And then, after a series of machinations, manipulations, and just plain bribes, all is put right. Lydia has a shaky but passable respectability affixed to her name, and her family can breathe a sigh of relief. It may be far from a happy ending (Austen gives us a peek into the future of the Wickham marriage), but it's still better than Lydia has any right to. And here, as promised, is the passage I submit as evidence against the claim that Austen wrote under the heavy shadow of the Angel of the House, in which we get a reaction shot to Lydia's marriage:

"The good news spread quickly through the house; and with proportionate speed through the neighborhood. It was borne in the latter with decent philosophy. To be sure it would have been more for the advantage of conversation, had Miss Lydia Bennet come upon the town; or, as the happiest alternative, been secluded from the world, in some distant farm house. But there was much to be talked of, in marrying her; and the good-natured wishes for her well-doing, which had proceeded before, from all the spiteful old ladies in Meryton, lost but little of their spirit in this change of circumstances, because with such an husband, her misery was considered certain."

My Norton edition has it that "to be 'upon the town' is to engage in prostitution or thievery. The 'happiest alternative' would be seclusion during the term of pregnancy." And the good wishes from all the spiteful old ladies in the village! Oh, angelic!

And what of this view of a drawing room, early in the same book? The women have been waiting, as was the custom, for the men to finish their drinking and smoking and whatever conversation might go along with those activities, safely away from feminine hearing:

To the girls, who...had nothing to do but wish for an instrument, and examine their own indifferent imitations of china on the mantlepiece, the interval of waiting appeared very long. It was over at last however. The gentlemen did approach; and when Mr. Wickham walked into the room, Elizabeth felt that she had neither been seeing him before, nor thinking of him since, with the smallest degree of unreasonable admiration. The officers of the ---shire were in general a very creditable, gentlemanlike set, and the best of them were of the present party; but Mr. Wickham was as far beyond them all in person, countenance, air, and walk, as they were superior to the broad-faced stuffy uncle Philips, breathing port wine, who followed them into the room.

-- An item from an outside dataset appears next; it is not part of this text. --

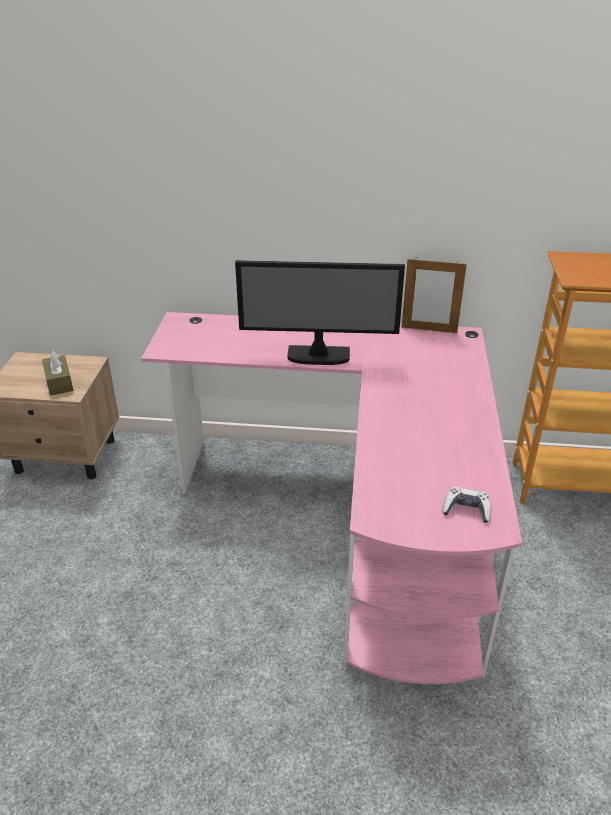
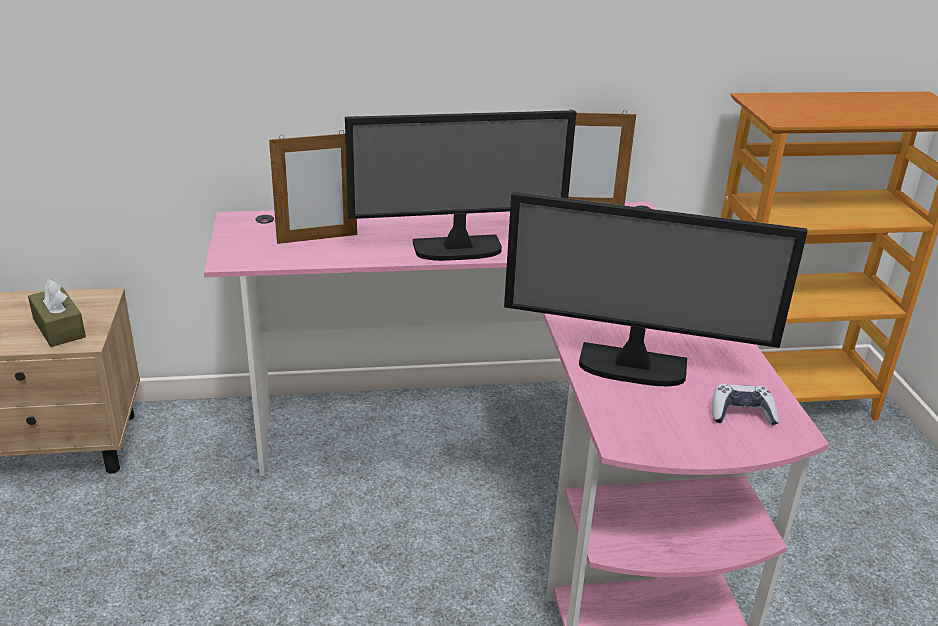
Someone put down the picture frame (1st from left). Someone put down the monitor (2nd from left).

That is not the writing of someone determined to "flatter, deceive," or never let anyone guess that she has a mind of her own. Look at those descriptives of poor stupid Uncle Philips -- piled on thick and fast without even commas to slow them down, as if they had poured out of the pen with dizzied, disgusted haste. And such a brilliant sketch of a roomful of girls, frustrated and practically climbing the walls with ennui. Those "imitations of china" are painted pieces of earthenware, done to look like the pictures on manufactured china. One might draw an analogy between the pale imitation of a life they've been given and the real thing in just the next room, come from the big city to liven their days a bit. The passage is surprising, too, to anyone used to something different in novels, something going on: just as we're wondering when anything is going to happen in this book, we see with some surprise and compassion that the characters themselves (at least the female ones) are chafing under the same ferocious boredom we are. And so we are drawn in. Our sympathies are engaged.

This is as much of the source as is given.